Back to my corner, sobbing quietly under my chador. This time the whole household was trying to get me wedded.
Our house was right next to my uncle’s house buffered by a small shed covered in date palm leaves. They told me my cousin (the future groom) is waiting for me by the shed. He wants to talk to me. I couldn’t decide. I didn’t want to talk to him but that wasn’t my choice either. A thousand butterflies were flapping their wings wildly in my stomach. But I had to tell him. He had to hear what I had to say. He had curly hair and dark skin. He was wearing a blue shirt and baggy Kurdish pants. He was waiting for me and as soon as I arrived, he asked, “So why don’t you want to marry me?” I suddenly felt sorry for him. I tried my best to respond nicely and calmly. “You’re a good man and I like you like a cousin, but I can’t see you any other way.” “Bachi?” (Why not?) he asked. Every time I explained, he kept coming back with one word “Bachi?” (Why not?). I explained again and again he asked Bachi? I explained it any which way I could think of and in response he kept asking Bachi? Bachi? Bachi. It was driving me crazy. I wanted to go back home. I started moving backwards toward the house as if I was running away from him. As I was walking toward the house, I shouted, “I don’t want to marry you. Bye.”

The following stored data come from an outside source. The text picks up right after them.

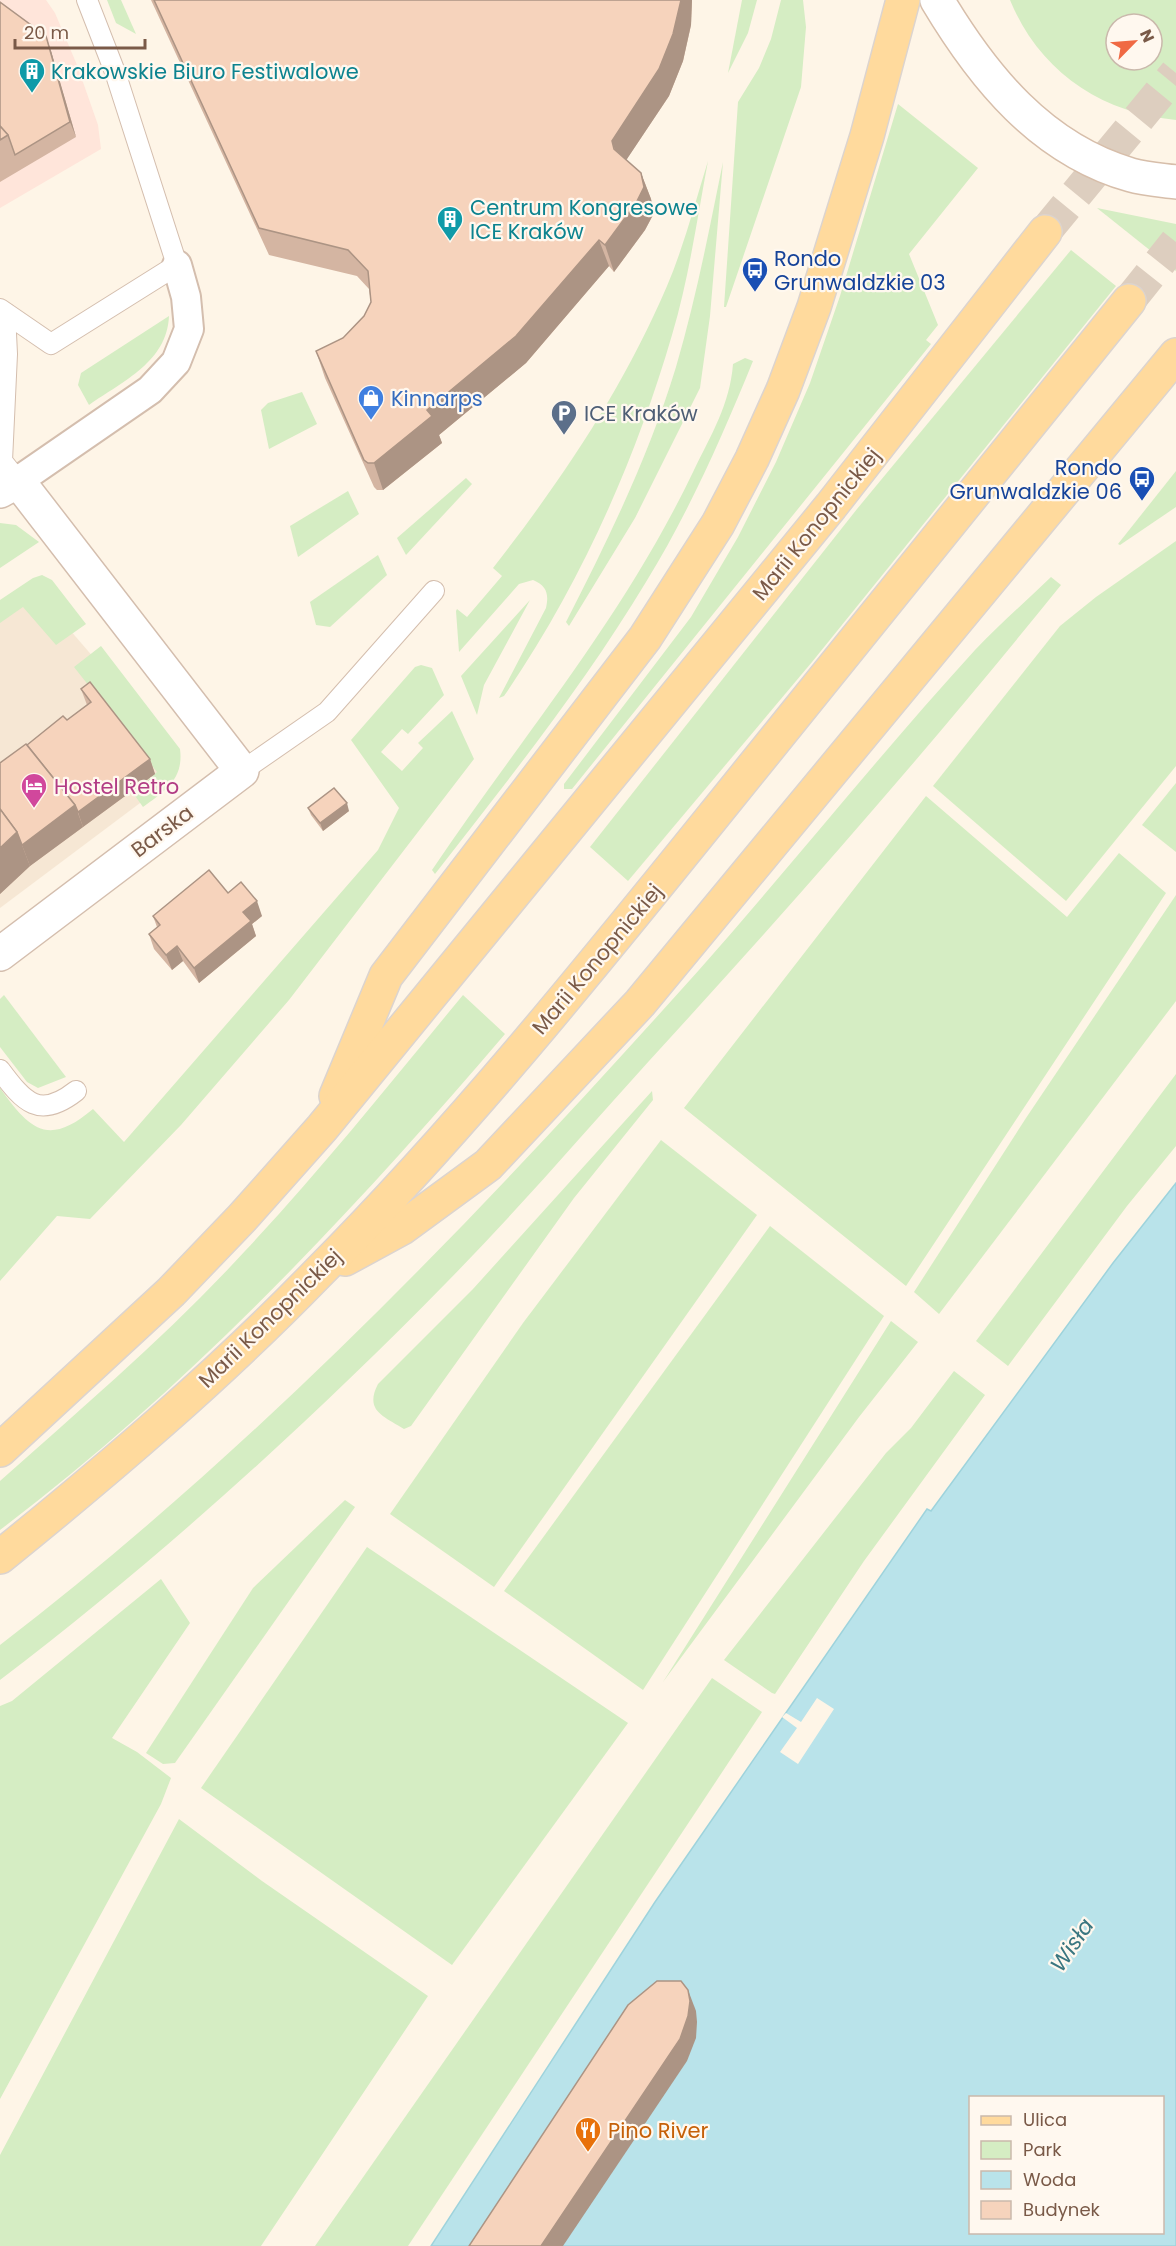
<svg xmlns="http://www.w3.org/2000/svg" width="1176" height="2246" font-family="Poppins,sans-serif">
  <rect width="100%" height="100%" fill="#fef5e7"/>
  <!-- residential -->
  <polygon fill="#f6e7d4" points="31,585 171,747 168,782 0,908 0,605"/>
  <!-- commercial -->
  <polygon fill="#ffe5da" points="0,0 46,0 55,13 77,65 98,125 101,149 0,208"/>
  <!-- green -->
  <g fill="#d5edc3" fill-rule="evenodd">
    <polygon points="107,0 121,0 136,34 116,23"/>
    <polygon points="742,0 757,0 748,33 728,73"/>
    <polygon points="781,0 803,0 806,27 801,87 726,307 724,307 738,102 759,68 771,39"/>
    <path d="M 1010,0 L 1176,0 L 1176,120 C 1101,113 1039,71 1010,0 ZM 1116,24 L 1152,24 L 1152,60 L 1116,60 Z"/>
    <polygon points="898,104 978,168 909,254 938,325 926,340 931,344 572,789 564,789 564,784 691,617 738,537 776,462 810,383 840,296"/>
    <path d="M 708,161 C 697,219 689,278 672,335 C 635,462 579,587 504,696 L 499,698 L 546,608 C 549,594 547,586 533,580 L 519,584 L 459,652 L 456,611 L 457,609 L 467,617 L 502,576 L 493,568 C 561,481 623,389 667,286 C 684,246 695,203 708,161 Z"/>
    <path d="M 723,162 L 710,316 L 700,388 L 635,518 L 569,626 L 566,622 C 608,540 649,456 676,367 C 696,299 709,231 723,162 Z"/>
    <polygon points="1097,208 1176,224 1176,271"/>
    <polygon points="1071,250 1116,286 812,662 628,881 590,847 857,509"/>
    <path d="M 169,316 C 167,362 123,381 89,405 L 78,385 L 81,373 Z"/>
    <path d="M 745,358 L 753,361 C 722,437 689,512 646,582 C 584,685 509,779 435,874 L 432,870 C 523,735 623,619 694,470 C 711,435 730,404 733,364 Z"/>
    <polygon points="302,392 317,424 269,449 261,410 268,403"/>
    <polygon points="1176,471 1176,507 1120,545 1118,544"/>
    <polygon points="466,478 472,484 406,555 397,538"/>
    <polygon points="348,491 359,514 298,557 290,526"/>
    <polygon points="0,523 16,525 39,542 0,568"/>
    <polygon points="1176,541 1176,766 1066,901 933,786 1060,626 1096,597"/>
    <polygon points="378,555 387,575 330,627 316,625 310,602"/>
    <polygon points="42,575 52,580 86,624 56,645 23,607 0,623 0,600 33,578"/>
    <path d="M 1051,577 L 1061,585 C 929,749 791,906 649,1061 C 582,1135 517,1211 447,1282 C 307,1425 159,1559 0,1680 L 0,1645 C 258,1447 482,1212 699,970 C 792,865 880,754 975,650 C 999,625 1026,601 1051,577 Z"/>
    <polygon points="530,600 484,685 477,715 461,676"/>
    <path d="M 101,646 L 180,749 C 184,779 165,791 143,807 L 133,793 L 157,772 L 74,667 Z"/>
    <path d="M 421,665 L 432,668 L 444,695 L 408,734 L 402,729 L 381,752 L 402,771 L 423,748 L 418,743 L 452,711 L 474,759 L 289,1000 L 181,1125 L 90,1219 L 57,1216 L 0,1281 L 0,1088 C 30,1130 48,1147 93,1109 L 124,1142 L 378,850 L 399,808 L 351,740 L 415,667 Z"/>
    <polygon points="1176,783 1176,852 1142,825"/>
    <polygon points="926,796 1067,917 1119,853 1166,893 906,1286 684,1108"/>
    <polygon points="1176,895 1176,1001 939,1314 914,1292 1026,1118"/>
    <polygon points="4,995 66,1077 38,1088 27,1082 0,1047 0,999"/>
    <path d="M 463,995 L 505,1034 C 352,1213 189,1387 0,1530 L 0,1481 C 84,1406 169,1334 245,1251 C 322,1169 391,1082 463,995 Z"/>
    <polygon points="1176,1074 1176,1146 1127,1206 1008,1366 976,1341"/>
    <path d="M 652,1091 L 653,1100 L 574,1198 L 411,1426 L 404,1429 C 384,1416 364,1411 378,1384 L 473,1289 Z"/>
    <polygon points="661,1140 757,1215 494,1587 390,1514 523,1323"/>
    <polygon points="770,1226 884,1316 643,1690 504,1591"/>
    <polygon points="891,1321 918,1342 859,1417 663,1682"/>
    <polygon points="954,1371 985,1395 864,1561 775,1694 772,1693 724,1660 886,1453 911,1428"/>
    <polygon points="345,1500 355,1507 175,1763 163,1764 146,1753 253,1588"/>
    <polygon points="367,1547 628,1723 452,1965 201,1788"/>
    <polygon points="161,1579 190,1623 112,1738 137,1752 171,1778 161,1804 0,2099 0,1706 12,1701"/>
    <polygon points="712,1678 762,1712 408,2246 315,2246"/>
    <polygon points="179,1819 262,1881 428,1996 261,2246 0,2246 0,2155"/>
  </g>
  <!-- water -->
  <path fill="#b9e3ea" stroke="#9ed3dc" stroke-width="1.5" fill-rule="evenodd" d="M 1176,1183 L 1176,2246 L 431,2246 L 655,1902 L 927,1509 L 931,1511 L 1113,1263 ZM 970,2098 L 1162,2098 L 1162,2232 L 970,2232 Z"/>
  <!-- pier -->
  <polygon fill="#fef5e7" points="817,1698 834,1709 798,1764 780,1752 797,1728 782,1717 786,1713 801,1722"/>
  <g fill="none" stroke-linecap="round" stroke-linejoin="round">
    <!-- primary-tunnel -->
    <g stroke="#ddcebf" stroke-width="33" stroke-dasharray="33 16" stroke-linecap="butt">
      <polyline points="1045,232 1176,73"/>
      <polyline points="1129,301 1176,242"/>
    </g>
    <!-- service casing -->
    <g stroke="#d4beae" stroke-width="22">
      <g id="service">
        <polyline points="0,309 51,344 177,265 115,72 87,0"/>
        <polyline points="5,313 7,354 2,461 18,481"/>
        <polyline points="242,771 327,712 434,591"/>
        <path d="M 0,1070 C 24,1102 39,1120 76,1091"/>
      </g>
    </g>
    <!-- pedestrian casing -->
    <g stroke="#d4beae" stroke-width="32">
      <polyline id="pedestrian" points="18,481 150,390 176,362 189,329 186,297 177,265"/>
    </g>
    <!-- minor casing -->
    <g stroke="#d4beae" stroke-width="36">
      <polyline id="minor" points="0,491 18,481 242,771 0,954"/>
    </g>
    <!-- secondary casing -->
    <g stroke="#d7beaa" stroke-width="36">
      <path id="secondary" d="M 937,0 C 983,77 1041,149 1131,175 C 1145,179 1161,180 1176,182"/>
    </g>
    <!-- primary casing -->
    <g stroke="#dcd4cf" stroke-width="36">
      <g id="primary">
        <polyline points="336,1096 386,976 645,638 718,524 752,459 783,390 814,307 867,136 903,0"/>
        <polyline points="345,1259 402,1228 488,1165 640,1003 1176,355"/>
        <polyline points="0,1450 171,1292 242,1218 322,1128 831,506 1045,232"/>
        <path d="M 0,1557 C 110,1468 218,1376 317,1274 C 463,1127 593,965 723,804 C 859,637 994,469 1129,301"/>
      </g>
    </g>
    <!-- service -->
    <use href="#service" stroke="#fff" stroke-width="20"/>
    <!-- pedestrian -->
    <use href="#pedestrian" stroke="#fff" stroke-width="28"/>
    <!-- minor -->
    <use href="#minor" stroke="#fff" stroke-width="33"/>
    <!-- secondary -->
    <use href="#secondary" stroke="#fff" stroke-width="33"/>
    <!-- primary -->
    <use href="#primary" stroke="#ffda9d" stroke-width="33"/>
  </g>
  <!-- wall -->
  <g fill="#d4b5a2">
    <polygon points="151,0 692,0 691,25 683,61 669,96 626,160 641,173 651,199 654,213 645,230 614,272 609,266 526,363 439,435 442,443 383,490 377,490 374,487 325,378 316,351 343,338 364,316 371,302 369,289 357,276 269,255"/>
    <polygon points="0,2 51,51 76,137 0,182"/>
    <polygon points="81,689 150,759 155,774 30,866 0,894 0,763 67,720 87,705"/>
    <polygon points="308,808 349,811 323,831 311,815"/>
    <polygon points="228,893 262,916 252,924 256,936 199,983 183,961 172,970 154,949 149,934 157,927 153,916"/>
  </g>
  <!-- shaded-wall -->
  <g fill="#ac9484">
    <polygon points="681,0 692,0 691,25 683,61 669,96 621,168 612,141"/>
    <polygon points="46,36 51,51 76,137 70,122"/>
    <polygon points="641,173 651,199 654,213 645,230 614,272 605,245"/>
    <polygon points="599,240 609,266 526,363 439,435 442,443 383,490 374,463"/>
    <polygon points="150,759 155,774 83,827 78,812"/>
    <polygon points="347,803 349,811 323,831 320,823"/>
    <polygon points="75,805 83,827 30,866 22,845"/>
    <polygon points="17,832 30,866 0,894 0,848"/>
    <polygon points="257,901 262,916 252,924 256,936 199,983 194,968 243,912"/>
    <polygon points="177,946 183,961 172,970 166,955"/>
    <polygon points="688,1990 696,2011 697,2022 696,2038 687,2061 563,2246 541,2246"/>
  </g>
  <!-- building -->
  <g fill="#f6d3bc" stroke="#ac9484" stroke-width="1.5">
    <polygon points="154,0 681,0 673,34 659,69 612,141 614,149 641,173 644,187 636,203 605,245 599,240 516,336 427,410 432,416 374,463 368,463 364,460 316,351 343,338 364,316 371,302 368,271 348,250 259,228"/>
    <polygon points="0,2 46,36 70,122 15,155 8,135 0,126"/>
    <polygon points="0,126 8,135 0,140"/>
    <polygon points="90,682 150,759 78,812 75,805 27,745 63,716 67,720 91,702 81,689"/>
    <polygon points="26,744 75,805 22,845 17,832 0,809 0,763"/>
    <polygon points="334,788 347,803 320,823 308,808"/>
    <polygon points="0,809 17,832 0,848"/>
    <polygon points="209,870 228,893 241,882 257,901 243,912 251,921 194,968 177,946 166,955 149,934 160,925 153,916"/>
    <polygon points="657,1981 681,1981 688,1990 690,2001 688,2016 680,2039 541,2246 469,2246 628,2005"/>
  </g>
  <!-- icons -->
  <defs>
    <g id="building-pin" transform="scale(1.35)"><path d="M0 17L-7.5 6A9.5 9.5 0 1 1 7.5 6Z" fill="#0f9aa8" stroke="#fff8ef"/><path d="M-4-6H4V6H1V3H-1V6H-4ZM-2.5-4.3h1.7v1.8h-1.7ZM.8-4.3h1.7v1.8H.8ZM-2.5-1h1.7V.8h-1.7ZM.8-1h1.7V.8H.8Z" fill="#fff"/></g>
    <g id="bus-pin" transform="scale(1.35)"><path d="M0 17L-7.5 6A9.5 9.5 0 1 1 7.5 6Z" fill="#1a4fb4" stroke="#fff8ef"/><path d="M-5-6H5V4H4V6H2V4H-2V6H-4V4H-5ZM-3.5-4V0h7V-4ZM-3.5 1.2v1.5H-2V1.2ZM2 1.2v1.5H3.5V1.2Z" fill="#fff"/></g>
    <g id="shop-pin" transform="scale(1.35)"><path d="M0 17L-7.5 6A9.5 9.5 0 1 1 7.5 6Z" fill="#3f7fe0" stroke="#fff8ef"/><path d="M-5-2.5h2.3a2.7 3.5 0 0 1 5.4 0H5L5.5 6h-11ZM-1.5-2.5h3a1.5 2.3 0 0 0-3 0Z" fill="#fff"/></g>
    <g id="parking-pin" transform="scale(1.35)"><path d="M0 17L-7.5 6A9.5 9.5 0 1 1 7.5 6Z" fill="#5c6f8a" stroke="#fff8ef"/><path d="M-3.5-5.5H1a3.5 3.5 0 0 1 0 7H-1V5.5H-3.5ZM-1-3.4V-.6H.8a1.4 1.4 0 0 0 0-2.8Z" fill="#fff"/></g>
    <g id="hotel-pin" transform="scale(1.35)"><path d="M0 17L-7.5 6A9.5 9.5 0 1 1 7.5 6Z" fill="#d1479c" stroke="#fff8ef"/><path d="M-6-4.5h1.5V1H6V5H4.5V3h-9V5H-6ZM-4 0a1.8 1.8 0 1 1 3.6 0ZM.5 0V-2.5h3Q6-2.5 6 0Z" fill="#fff"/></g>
    <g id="restaurant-pin" transform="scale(1.35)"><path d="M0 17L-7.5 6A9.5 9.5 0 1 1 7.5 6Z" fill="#e8710a" stroke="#fff8ef"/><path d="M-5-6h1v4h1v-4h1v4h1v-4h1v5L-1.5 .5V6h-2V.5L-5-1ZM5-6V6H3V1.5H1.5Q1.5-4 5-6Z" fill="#fff"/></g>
  </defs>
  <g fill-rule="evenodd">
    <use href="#building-pin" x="32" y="71"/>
    <use href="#building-pin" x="450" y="219"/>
    <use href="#bus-pin" x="755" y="270"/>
    <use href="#shop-pin" x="371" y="398"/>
    <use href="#parking-pin" x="564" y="413"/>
    <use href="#bus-pin" x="1142" y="479"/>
    <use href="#hotel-pin" x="34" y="786"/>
    <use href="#restaurant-pin" x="588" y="2130"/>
  </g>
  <g text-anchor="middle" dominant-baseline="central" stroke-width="4.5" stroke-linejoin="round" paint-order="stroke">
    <!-- culture labels -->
    <g font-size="21" fill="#0d838f" stroke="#fff8ef" text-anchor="start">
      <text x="51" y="71">Krakowskie Biuro Festiwalowe</text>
      <text x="470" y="207">Centrum Kongresowe<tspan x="470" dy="24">ICE Kraków</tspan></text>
    </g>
    <!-- transit labels -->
    <g font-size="21" fill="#164399" stroke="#fff8ef" text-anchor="start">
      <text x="774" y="258">Rondo<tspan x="774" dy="24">Grunwaldzkie 03</tspan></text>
      <text x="1122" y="467" text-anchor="end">Rondo<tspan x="1122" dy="24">Grunwaldzkie 06</tspan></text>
    </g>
    <!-- shop labels -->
    <g font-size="21" fill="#366cbe" stroke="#fff8ef" text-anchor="start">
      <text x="391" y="398">Kinnarps</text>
    </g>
    <!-- service labels -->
    <g font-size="21" fill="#4e5e75" stroke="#fff8ef" text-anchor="start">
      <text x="584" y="413">ICE Kraków</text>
    </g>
    <!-- street labels -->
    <g font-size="21" fill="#7a5a48" stroke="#fff8ef">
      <text transform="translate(816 524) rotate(-51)">Marii Konopnickiej</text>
      <text transform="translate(162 831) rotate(-37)">Barska</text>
      <text transform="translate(597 959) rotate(-50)">Marii Konopnickiej</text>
      <text transform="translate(270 1318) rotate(-44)">Marii Konopnickiej</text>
    </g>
    <!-- hotel labels -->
    <g font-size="21" fill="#b23c85" stroke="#fff8ef" text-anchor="start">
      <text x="54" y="786">Hostel Retro</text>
    </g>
    <!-- food labels -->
    <g font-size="21" fill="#c56008" stroke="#fff8ef" text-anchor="start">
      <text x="608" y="2130">Pino River</text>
    </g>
    <!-- water labels -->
    <g font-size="22" font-style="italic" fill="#3a7680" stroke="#fff8ef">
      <text transform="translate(1072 1945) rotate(-56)">Wisła</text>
    </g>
  </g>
  <!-- legend -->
  <rect x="969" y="2096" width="195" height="138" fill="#fff8ef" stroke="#cab9ac" stroke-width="1.5"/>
  <rect x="981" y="2116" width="30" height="9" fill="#ffda9d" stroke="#cab9ac" stroke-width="1.5"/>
  <text x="1023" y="2126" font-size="18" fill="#7a5a48">Ulica</text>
  <rect x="981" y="2141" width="30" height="18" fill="#d5edc3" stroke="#cab9ac" stroke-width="1.5"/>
  <text x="1023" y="2156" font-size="18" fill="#7a5a48">Park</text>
  <rect x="981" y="2171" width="30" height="18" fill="#b9e3ea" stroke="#cab9ac" stroke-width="1.5"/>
  <text x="1023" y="2186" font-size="18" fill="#7a5a48">Woda</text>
  <rect x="981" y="2201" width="30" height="18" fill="#f6d3bc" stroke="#cab9ac" stroke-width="1.5"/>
  <text x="1023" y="2216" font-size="18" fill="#7a5a48">Budynek</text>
  <!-- north arrow -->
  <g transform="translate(1134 42) rotate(65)"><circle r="28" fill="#fff8ef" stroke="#cab9ac" stroke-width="1.5"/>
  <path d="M0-4.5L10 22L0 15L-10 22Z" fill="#f06943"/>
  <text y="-9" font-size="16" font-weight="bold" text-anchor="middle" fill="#7a5a48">N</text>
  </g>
  <!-- scale -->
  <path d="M15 39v9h130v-9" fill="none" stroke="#7a5a48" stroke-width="3"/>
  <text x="24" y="39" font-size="18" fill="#7a5a48" stroke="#fff8ef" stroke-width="4.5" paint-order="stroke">20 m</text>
</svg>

A few months later, I don’t know how many, when I returned from the dorms, I saw a pink card on the mantle. It was a wedding invitation. I was excited. An evening of dancing and celebration was just what I needed. I opened the card. It was an invitation to his wedding, my cousin’s wedding. I couldn’t believe it. My eyes grew wide with excitement. I started laughing and dancing in my school uniform right in the middle of the house. As I was dancing, I kept telling myself. It’s over, Zahra. It’s truly over. You’re no longer one of those girls who is born a bride. You have plenty of time to grow up. There are no limits.
* A sweet traditional energy snack, a natural blend of seeds, plants, and powders used for its anti-anxiety and analgesic properties, traditionally given to women after giving birth.
** First day of the week in the Persian calendar.